The Critic

Like all aspects of American culture during the 1960s, religion, particularly the Catholic Church, was undergoing changes. In 1962, Pope John XXIII convened the Second Vatican Council, thereby ushering a sense of reform throughout the church: prayers in church were no longer said in Latin, the priest no longer faced away from the congregation when performing communion, and an extra effort was made to get closer to Protestant denominations. However by the time Bellairs began early drafts of the Fidgeta article, Pope John XXIII was gone and his replacement, Pope Paul VI, was more conservative about making changes. As a result Saint Fidgeta reflected a feeling of disillusionment that many Catholics had, hinting even that Bellairs had become a bit less devout than he had been growing up. Patricia Thomas suspects Bellairs tried to keep his true perceptions to himself as much as possible but that on occasion they bubbled up and escaped.
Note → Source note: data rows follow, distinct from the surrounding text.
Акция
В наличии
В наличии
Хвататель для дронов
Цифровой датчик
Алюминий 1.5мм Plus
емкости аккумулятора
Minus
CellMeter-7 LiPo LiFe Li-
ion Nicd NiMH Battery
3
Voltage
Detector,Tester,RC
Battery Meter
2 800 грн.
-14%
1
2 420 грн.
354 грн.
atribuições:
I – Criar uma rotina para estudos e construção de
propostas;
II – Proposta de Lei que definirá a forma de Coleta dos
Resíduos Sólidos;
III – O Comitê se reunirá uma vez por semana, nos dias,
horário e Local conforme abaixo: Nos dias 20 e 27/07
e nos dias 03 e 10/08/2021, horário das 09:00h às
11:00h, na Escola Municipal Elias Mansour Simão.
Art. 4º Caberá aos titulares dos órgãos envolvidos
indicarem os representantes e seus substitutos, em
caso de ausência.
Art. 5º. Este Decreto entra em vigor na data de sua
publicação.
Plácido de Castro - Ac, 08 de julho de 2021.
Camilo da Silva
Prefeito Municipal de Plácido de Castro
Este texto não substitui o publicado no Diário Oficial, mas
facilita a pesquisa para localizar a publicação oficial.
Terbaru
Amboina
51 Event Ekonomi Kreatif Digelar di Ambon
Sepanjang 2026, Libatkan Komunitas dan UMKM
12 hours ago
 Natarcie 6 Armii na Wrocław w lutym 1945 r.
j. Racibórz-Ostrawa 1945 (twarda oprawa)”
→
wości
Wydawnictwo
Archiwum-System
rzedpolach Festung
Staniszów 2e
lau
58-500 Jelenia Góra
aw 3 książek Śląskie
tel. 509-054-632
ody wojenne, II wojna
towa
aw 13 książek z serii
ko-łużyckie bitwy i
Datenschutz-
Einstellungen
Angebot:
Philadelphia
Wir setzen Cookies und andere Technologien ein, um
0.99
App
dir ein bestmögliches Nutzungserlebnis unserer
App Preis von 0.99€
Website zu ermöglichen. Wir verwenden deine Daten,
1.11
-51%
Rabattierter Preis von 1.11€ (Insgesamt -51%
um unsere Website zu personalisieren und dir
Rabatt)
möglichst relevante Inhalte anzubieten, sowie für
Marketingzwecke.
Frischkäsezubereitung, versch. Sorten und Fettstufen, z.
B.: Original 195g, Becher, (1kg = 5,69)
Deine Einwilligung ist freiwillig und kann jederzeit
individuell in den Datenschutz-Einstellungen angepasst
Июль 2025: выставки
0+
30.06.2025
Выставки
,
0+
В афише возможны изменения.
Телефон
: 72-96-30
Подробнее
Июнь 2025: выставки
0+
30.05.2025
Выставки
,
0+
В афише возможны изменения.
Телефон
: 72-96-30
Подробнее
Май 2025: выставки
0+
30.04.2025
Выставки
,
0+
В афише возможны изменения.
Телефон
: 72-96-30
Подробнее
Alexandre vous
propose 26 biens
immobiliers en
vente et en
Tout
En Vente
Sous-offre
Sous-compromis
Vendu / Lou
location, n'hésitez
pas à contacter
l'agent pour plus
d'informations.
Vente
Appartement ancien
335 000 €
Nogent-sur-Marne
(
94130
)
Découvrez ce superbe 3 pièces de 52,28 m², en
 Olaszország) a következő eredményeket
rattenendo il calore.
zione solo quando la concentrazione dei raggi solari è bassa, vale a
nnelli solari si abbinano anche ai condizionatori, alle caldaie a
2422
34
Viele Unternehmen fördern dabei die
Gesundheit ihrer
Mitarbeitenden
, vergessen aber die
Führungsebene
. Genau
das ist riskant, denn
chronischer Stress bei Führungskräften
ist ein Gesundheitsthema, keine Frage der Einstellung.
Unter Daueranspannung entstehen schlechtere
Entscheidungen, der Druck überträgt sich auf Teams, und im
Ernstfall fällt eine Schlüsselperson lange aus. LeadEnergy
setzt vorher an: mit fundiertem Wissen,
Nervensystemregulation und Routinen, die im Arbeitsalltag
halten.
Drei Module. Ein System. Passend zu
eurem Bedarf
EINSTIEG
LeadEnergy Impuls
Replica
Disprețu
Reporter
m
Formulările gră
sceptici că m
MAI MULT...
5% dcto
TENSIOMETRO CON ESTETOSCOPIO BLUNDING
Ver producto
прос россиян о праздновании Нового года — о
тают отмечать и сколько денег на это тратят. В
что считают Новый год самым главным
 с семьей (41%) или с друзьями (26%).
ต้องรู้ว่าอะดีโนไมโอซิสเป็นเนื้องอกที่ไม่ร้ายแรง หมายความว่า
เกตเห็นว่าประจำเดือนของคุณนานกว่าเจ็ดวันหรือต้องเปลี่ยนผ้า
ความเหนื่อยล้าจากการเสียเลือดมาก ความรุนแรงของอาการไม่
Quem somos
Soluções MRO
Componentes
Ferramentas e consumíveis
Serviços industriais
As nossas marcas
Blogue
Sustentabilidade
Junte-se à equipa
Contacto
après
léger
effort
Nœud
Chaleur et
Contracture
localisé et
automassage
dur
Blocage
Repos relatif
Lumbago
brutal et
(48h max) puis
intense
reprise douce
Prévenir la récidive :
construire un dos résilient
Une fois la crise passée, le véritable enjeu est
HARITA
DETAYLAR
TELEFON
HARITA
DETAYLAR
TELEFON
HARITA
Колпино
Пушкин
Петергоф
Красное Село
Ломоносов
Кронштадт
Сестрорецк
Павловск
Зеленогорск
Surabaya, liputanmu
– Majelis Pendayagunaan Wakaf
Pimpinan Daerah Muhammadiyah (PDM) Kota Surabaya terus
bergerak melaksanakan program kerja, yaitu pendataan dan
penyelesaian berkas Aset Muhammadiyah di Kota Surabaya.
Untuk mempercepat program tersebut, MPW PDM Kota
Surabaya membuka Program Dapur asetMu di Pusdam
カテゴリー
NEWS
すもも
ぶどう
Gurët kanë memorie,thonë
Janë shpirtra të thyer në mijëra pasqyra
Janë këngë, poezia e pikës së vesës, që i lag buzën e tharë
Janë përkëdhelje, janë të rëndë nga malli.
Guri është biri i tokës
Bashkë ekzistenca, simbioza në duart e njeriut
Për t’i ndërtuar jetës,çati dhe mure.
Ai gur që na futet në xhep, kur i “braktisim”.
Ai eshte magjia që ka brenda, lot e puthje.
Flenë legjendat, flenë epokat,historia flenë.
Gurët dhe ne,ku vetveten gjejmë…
One of Bellairs' students recalls such an outburst. Sonia Gernes, now a member of the English faculty at Notre Dame, vividly recalls being read preliminary sections of St. Fidgeta in class: "I had the sense that this was a rather bold move, since it satirizes both Catholic traditions and persons at St. Teresa's, namely Sister Camille Bowe (1903-94), who was the president at the time, but that he didn't have anything to lose. I thought the sections were hilarious, and hearing them was a rather deliciously guilty pleasure for a young nun at the time."

While reviews in the press were one thing, Bellairs' popularity with his former employers back in Winona may have hit a snag. Still, John Murphy does not think St. Fidgeta was a big factor in John's leaving. He says the nuns were mostly liberal and that while St. Fidgeta probably did upset somebody, this sort of thing happens in every crowd - someone doesn't like something.